++++ EXCERPTED RECORDS ++++

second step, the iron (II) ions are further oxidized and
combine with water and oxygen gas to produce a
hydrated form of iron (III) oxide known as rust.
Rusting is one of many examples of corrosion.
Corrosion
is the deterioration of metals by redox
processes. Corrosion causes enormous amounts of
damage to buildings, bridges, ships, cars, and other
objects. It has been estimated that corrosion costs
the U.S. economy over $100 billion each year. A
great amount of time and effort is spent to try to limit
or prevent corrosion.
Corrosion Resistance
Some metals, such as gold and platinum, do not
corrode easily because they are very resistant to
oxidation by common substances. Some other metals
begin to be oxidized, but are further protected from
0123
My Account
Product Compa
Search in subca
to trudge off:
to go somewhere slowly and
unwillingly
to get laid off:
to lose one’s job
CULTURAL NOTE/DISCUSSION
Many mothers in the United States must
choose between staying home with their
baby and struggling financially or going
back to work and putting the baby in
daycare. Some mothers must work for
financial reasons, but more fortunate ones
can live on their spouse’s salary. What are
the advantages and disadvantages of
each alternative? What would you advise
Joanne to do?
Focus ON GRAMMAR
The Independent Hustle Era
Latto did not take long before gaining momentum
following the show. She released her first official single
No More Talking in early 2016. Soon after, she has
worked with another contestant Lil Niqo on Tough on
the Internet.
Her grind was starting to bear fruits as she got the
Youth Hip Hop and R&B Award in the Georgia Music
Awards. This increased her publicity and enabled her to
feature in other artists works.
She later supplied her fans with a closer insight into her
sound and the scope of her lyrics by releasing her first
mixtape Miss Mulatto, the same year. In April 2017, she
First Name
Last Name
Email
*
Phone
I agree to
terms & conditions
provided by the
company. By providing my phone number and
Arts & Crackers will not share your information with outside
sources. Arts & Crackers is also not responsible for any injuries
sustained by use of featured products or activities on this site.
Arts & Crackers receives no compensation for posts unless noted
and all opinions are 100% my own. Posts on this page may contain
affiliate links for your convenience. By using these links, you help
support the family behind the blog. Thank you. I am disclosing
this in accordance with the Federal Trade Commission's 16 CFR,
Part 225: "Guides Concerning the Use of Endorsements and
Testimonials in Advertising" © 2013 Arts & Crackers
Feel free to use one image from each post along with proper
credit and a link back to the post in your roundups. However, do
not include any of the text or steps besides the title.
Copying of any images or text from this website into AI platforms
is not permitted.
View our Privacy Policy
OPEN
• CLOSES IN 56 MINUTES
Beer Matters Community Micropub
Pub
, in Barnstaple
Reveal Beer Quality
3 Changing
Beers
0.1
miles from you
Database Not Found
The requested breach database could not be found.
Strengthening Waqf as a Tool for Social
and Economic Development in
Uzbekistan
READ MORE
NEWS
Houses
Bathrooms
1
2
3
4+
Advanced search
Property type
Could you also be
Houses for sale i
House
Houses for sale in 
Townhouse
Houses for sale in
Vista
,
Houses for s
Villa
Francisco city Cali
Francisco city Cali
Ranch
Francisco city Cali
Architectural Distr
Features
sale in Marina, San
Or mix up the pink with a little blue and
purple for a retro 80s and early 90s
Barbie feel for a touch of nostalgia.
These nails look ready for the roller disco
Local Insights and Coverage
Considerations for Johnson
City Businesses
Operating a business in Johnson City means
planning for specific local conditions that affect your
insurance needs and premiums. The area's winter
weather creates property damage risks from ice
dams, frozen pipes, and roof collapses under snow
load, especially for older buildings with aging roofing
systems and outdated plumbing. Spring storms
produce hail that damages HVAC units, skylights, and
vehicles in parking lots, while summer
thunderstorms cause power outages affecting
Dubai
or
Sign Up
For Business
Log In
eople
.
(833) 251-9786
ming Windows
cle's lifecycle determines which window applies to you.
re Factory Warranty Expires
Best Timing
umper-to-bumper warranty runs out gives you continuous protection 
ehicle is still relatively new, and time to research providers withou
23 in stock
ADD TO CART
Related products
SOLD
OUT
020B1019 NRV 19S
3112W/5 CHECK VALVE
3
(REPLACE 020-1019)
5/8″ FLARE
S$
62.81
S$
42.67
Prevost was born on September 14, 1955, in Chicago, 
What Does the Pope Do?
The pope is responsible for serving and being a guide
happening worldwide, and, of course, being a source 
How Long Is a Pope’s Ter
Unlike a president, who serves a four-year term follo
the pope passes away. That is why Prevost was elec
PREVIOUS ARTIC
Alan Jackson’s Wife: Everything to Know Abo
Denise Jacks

++++

* **THE PROBLEM**: Please copy every line of the data that carries the string "baby".

* **SOLUTION FOR THIS EXERCISE**:
baby and struggling financially or going
back to work and putting the baby in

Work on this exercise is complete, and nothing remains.